START MATERIAL TO PROCESS

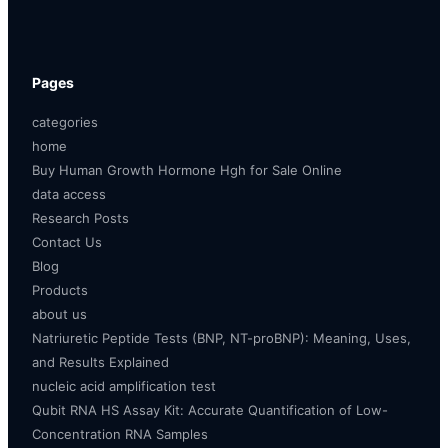
Pages
categories
home
Buy Human Growth Hormone Hgh for Sale Online
data access
Research Posts
Contact Us
Blog
Products
about us
Natriuretic Peptide Tests (BNP, NT-proBNP): Meaning, Uses,
and Results Explained
nucleic acid amplification test
Qubit RNA HS Assay Kit: Accurate Quantification of Low-
Concentration RNA Samples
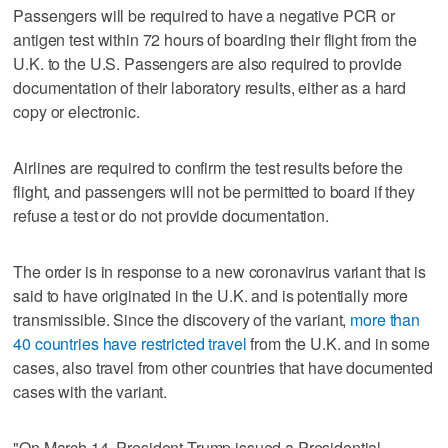
Passengers will be required to have a negative PCR or
antigen test within 72 hours of boarding their flight from the
U.K. to the U.S. Passengers are also required to provide
documentation of their laboratory results, either as a hard
copy or electronic.
Airlines are required to confirm the test results before the
flight, and passengers will not be permitted to board if they
refuse a test or do not provide documentation.
The order is in response to a new coronavirus variant that is
said to have originated in the U.K. and is potentially more
transmissible. Since the discovery of the variant,
more than
40 countries have restricted travel
from the U.K. and in some
cases, also travel from other countries that have documented
cases with the variant.
"On March 14, President Trump issued a Presidential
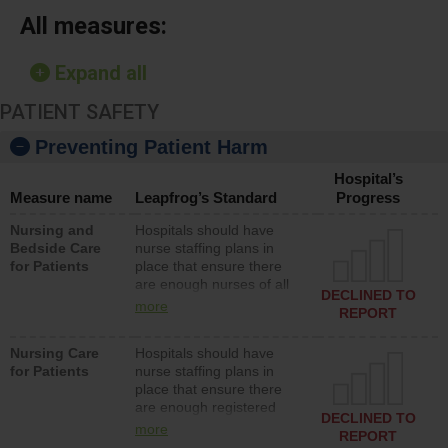
All measures:
Expand all
PATIENT SAFETY
Preventing Patient Harm
Hospital’s
Measure name
Leapfrog’s Standard
Progress
Nursing and
Hospitals should have
Bedside Care
nurse staffing plans in
for Patients
place that ensure there
are enough nurses of all
DECLINED TO
types (i.e., registered
more
REPORT
nurses, licensed practical
nurses or unlicensed
Nursing Care
Hospitals should have
assistive personnel) to
for Patients
nurse staffing plans in
provide direct care to
place that ensure there
patients in medical,
are enough registered
surgical, or med-surg
DECLINED TO
nurses (RNs) to provide
units each day.
more
REPORT
direct care to patients in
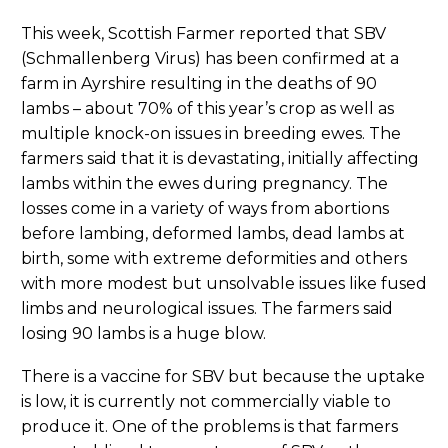
This week, Scottish Farmer reported that SBV
(Schmallenberg Virus) has been confirmed at a
farm in Ayrshire resulting in the deaths of 90
lambs – about 70% of this year’s crop as well as
multiple knock-on issues in breeding ewes. The
farmers said that it is devastating, initially affecting
lambs within the ewes during pregnancy. The
losses come in a variety of ways from abortions
before lambing, deformed lambs, dead lambs at
birth, some with extreme deformities and others
with more modest but unsolvable issues like fused
limbs and neurological issues. The farmers said
losing 90 lambs is a huge blow.
There is a vaccine for SBV but because the uptake
is low, it is currently not commercially viable to
produce it. One of the problems is that farmers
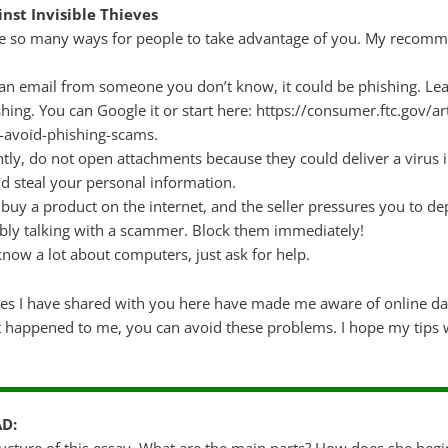
nst Invisible Thieves
are so many ways for people to take advantage of you. My recomm
e an email from someone you don’t know, it could be phishing. Le
hing. You can Google it or start here: https://consumer.ftc.gov/ar
-avoid-phishing-scams.
tly, do not open attachments because they could deliver a virus 
ld steal your personal information.
 buy a product on the internet, and the seller pressures you to de
bly talking with a scammer. Block them immediately!
know a lot about computers, just ask for help.
ces I have shared with you here have made me aware of online da
happened to me, you can avoid these problems. I hope my tips wi
AD:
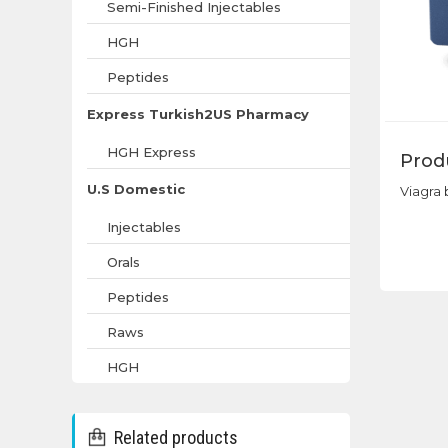
Semi-Finished Injectables
HGH
Peptides
Express Turkish2US Pharmacy
HGH Express
Prod
U.S Domestic
Viagra 
Injectables
Orals
Peptides
Raws
HGH
Related products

END MATERIAL TO PROCESS

When you print the entries, keep every line exactly as it is and drop the pictures.

> PROBLEM SOLUTION
Pages
categories
home
Buy Human Growth Hormone Hgh for Sale Online
data access
Research Posts
Contact Us
Blog
Products
about us
Natriuretic Peptide Tests (BNP, NT-proBNP): Meaning, Uses,
and Results Explained
nucleic acid amplification test
Qubit RNA HS Assay Kit: Accurate Quantification of Low-
Concentration RNA Samples
Passengers will be required to have a negative PCR or
antigen test within 72 hours of boarding their flight from the
U.K. to the U.S. Passengers are also required to provide
documentation of their laboratory results, either as a hard
copy or electronic.
Airlines are required to confirm the test results before the
flight, and passengers will not be permitted to board if they
refuse a test or do not provide documentation.
The order is in response to a new coronavirus variant that is
said to have originated in the U.K. and is potentially more
transmissible. Since the discovery of the variant,
more than
40 countries have restricted travel
from the U.K. and in some
cases, also travel from other countries that have documented
cases with the variant.
"On March 14, President Trump issued a Presidential
All measures:
Expand all
PATIENT SAFETY
Preventing Patient Harm
Hospital’s
Measure name
Leapfrog’s Standard
Progress
Nursing and
Hospitals should have
Bedside Care
nurse staffing plans in
for Patients
place that ensure there
are enough nurses of all
DECLINED TO
types (i.e., registered
more
REPORT
nurses, licensed practical
nurses or unlicensed
Nursing Care
Hospitals should have
assistive personnel) to
for Patients
nurse staffing plans in
provide direct care to
place that ensure there
patients in medical,
are enough registered
surgical, or med-surg
DECLINED TO
nurses (RNs) to provide
units each day.
more
REPORT
direct care to patients in
This week, Scottish Farmer reported that SBV
(Schmallenberg Virus) has been confirmed at a
farm in Ayrshire resulting in the deaths of 90
lambs – about 70% of this year’s crop as well as
multiple knock-on issues in breeding ewes. The
farmers said that it is devastating, initially affecting
lambs within the ewes during pregnancy. The
losses come in a variety of ways from abortions
before lambing, deformed lambs, dead lambs at
birth, some with extreme deformities and others
with more modest but unsolvable issues like fused
limbs and neurological issues. The farmers said
losing 90 lambs is a huge blow.
There is a vaccine for SBV but because the uptake
is low, it is currently not commercially viable to
produce it. One of the problems is that farmers
nst Invisible Thieves
are so many ways for people to take advantage of you. My recomm
e an email from someone you don’t know, it could be phishing. Le
hing. You can Google it or start here: https://consumer.ftc.gov/ar
-avoid-phishing-scams.
tly, do not open attachments because they could deliver a virus 
ld steal your personal information.
 buy a product on the internet, and the seller pressures you to de
bly talking with a scammer. Block them immediately!
know a lot about computers, just ask for help.
ces I have shared with you here have made me aware of online da
happened to me, you can avoid these problems. I hope my tips wi
AD:
Semi-Finished Injectables
HGH
Peptides
Express Turkish2US Pharmacy
HGH Express
Prod
U.S Domestic
Viagra 
Injectables
Orals
Peptides
Raws
HGH
Related products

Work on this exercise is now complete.